结论:我们的数据表明,DCC是PTSD发作中调节突触功能和炎症反应的关键靶标,ADP可能通过调节下游Rac1-PAK1途径降低DCC以预防PTSD。这项研究为PTSD的发作提供了新的机制,并保证了ADP的临床应用。
目的:本研究旨在探讨ADP干预PTSD样行为的机制。
方法:建立单一延长应激(SPS)小鼠模型,以评估ADP对PTSD的改善作用和机制。行为测试用于评估小鼠PTSD样行为;透射电子显微镜用于观察海马突触超微结构的变化,和westernblot,免疫荧光,ELISA法检测结直肠癌海马缺失(DCC)及下游Ras相关C3肉毒毒素底物1(Rac1)-P21活化激酶1(PAK1)信号的表达,以及突触蛋白和炎症因子的水平。分子对接技术模拟了ADP潜在的脑穿透性成分与DCC的结合。

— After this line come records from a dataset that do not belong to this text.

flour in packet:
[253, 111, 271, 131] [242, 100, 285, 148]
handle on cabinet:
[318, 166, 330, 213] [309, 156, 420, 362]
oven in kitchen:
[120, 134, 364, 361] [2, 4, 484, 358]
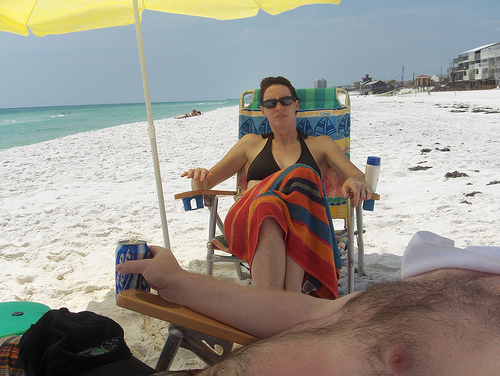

结果:SPS在模型后第14天诱导小鼠PTSD样行为,并增加海马netrin-1(NT-1)和DCC的表达,同时血清NT-1水平升高。同时,SPS还降低了p-Rac1水平,增加了p-PAK1水平,DCC的下游分子。慢病毒过表达DCC诱导或加剧对照和SPS小鼠的PTSD样行为,分别,而针对NT-1的中和抗体降低了SPS小鼠的DCC激活并改善了PTSD样行为。有趣的是,下游Rac1-PAK1信号根据DCC表达而改变。此外,DCC过表达下调N-甲基-d-天冬氨酸(NMDA)受体2A(GluN2A)和突触后密度95(PSD95),上调NMDA受体2B(GluN2B)和增加的神经炎症反应。给予ADP(36.8mg/kg)改善了SPS小鼠的PTSD样行为,抑制海马DCC,和下游Rac1-PAK1信号,上调GluN2A和PSD95,下调GluN2B,炎症因子NOD样受体蛋白3(NLRP3)水平降低,核因子κB(NF-κB)和白细胞介素6(IL-6)。重要的是,DCC过表达还可以降低ADP对PTSD的改善作用。此外,DCC与ADP的潜在脑穿透性成分表现出良好的分子对接模式,进一步表明DCC是ADP的潜在靶标。
结论:我们的数据表明,DCC是PTSD发作中调节突触功能和炎症反应的关键靶标,ADP可能通过调节下游Rac1-PAK1途径降低DCC以预防PTSD。这项研究为PTSD的发作提供了新的机制,并保证了ADP的临床应用。